▶ **PROBLEM TO WORK ON**:
Pull out the lines below word for word, leaving out the pictures.

▶ **GIVEN RECORDS**:
┏━━
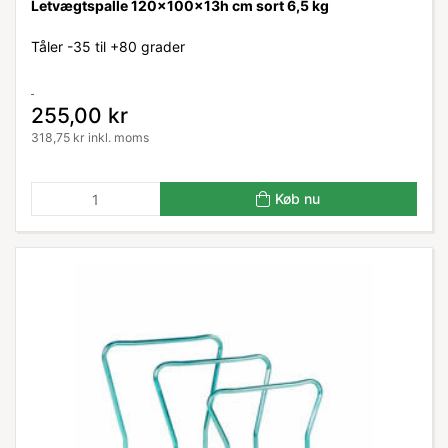
Letvægtspalle 120x100x13h cm sort 6,5 kg
Tåler -35 til +80 grader
255,00 kr
318,75 kr inkl. moms
Køb nu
┗━━
▶ **RESPONSE FOR THIS EXERCISE**:
Letvægtspalle 120x100x13h cm sort 6,5 kg
Tåler -35 til +80 grader
255,00 kr
318,75 kr inkl. moms
Køb nu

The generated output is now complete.